La peinture de l’Egypte au début de la décennie 2010, est celle d’une caricature de justice, où l’on se débarrasse éhontément des témoins gênants (les dommages collatéraux que représentent les immigrés d’Afrique noire, des parias sans identité qui ne parlent même pas la langue). Le réalisateur y révèle des petits arrangements entre meurtriers et complices que sont les grands représentants de l’état, flics, voyous et politiciens véreux.
Le twist final, particulièrement effarant de noirceur, opère le déminage de tout un système où la culture elle-même, et par ailleurs la femme, utilisée, abusée, bafouée, et, in fine, éliminée, sont exposées. L’auteur déboulonne tout un système macho-mafieux avec un savoir-faire épatant, dans un genre codé, le polar, peu éloigné dans son efficacité des classiques américains (narration, suspense). Mais ce qui octroie une identité singulière à ce bain en eaux troubles, c’est bien le rôle important donné à la cité, véritable métaphore des crispations humaines, sociales et religieuses. La terrifiante capitale en effervescence, entre quartiers chics et taudis pour réfugiés, se fait l’enceinte de contrastes insupportables. Son instabilité, sa véhémence mènent aux remous d’une population échaudée, d’une jeunesse cultivée en quête d’éveil, et d’une partie des classes populaires qui courbe l’échine face à la toute puissance des nantis.
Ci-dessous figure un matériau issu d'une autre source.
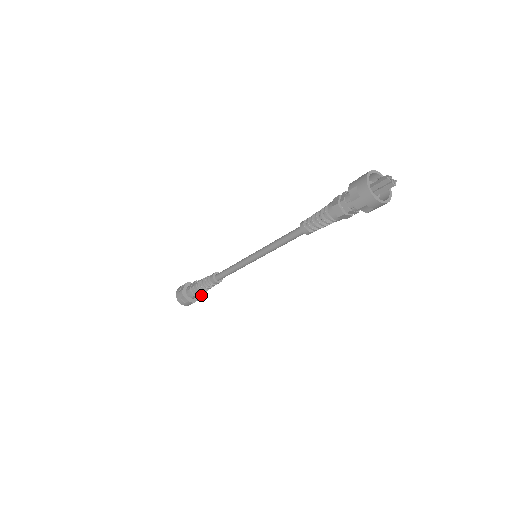
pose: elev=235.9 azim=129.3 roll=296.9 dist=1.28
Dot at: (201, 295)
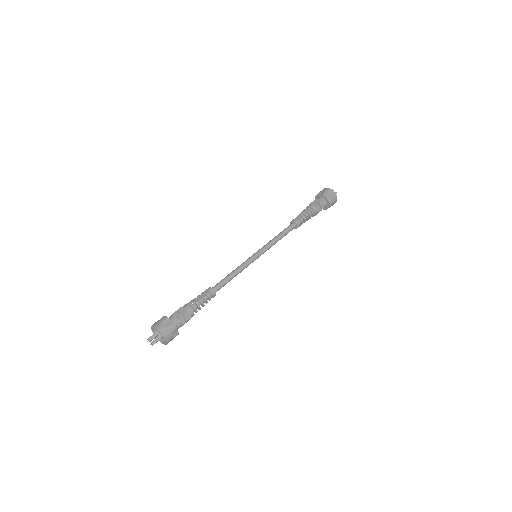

Une révolution à la tentation de violence naît sous nos yeux, lors d’une séquence admirable, mariant la fumée des échauffourées à celle des flingues de la répression de l’état, s’inscrivant dans une logique filée de l’image de la cigarette et de sa fumée, omniprésente dans cette citadelle invivable où le cancer de la rancœur se métastasait depuis longtemps dans ses quartiers.
Attention, talent à suivre !
EN CONCLUSION : Lauréat du Grand prix du Festival du film policier de Beaune, «Le Caire Confidentiel» de Tarik Saleh a son charme, principalement grâce à son atmosphère et à son cadre – la ville du Caire juste avant la révolution de 2011, grouillante de vie et de colère, avec une police plus corrompue tu meurs et une faune interlope que ne renierait pas le Los Angeles des années 50. Le scénario est faussement alambiqué mais on suit avec une certaine jubilation la traque de l’assassin d’une chanteuse de cabaret.
Réalisateur suédois d’origine égyptienne, passé par le graffiti et le cinéma d’animation (l’inédit «Metropia»), Tarik Saleh a soigné l’enveloppe mais a un peu oublié de soigner les finitions de son récit, avec un côté «ah tiens, tout le monde se croise sur cinq mètres carrés alors que la ville est immense», qui peut agacer le spectateur rompu aux polars à la mécanique narrative parfaite. Brute épaisse avec un coeur qui se met à battre à nouveau, Farès Farès («Les Enquêtes du Département V») impose sa gueule et son physique alors que Slimane Dazi («Les Parisiens») est bien sûr parfait dans le rôle du tueur patibulaire.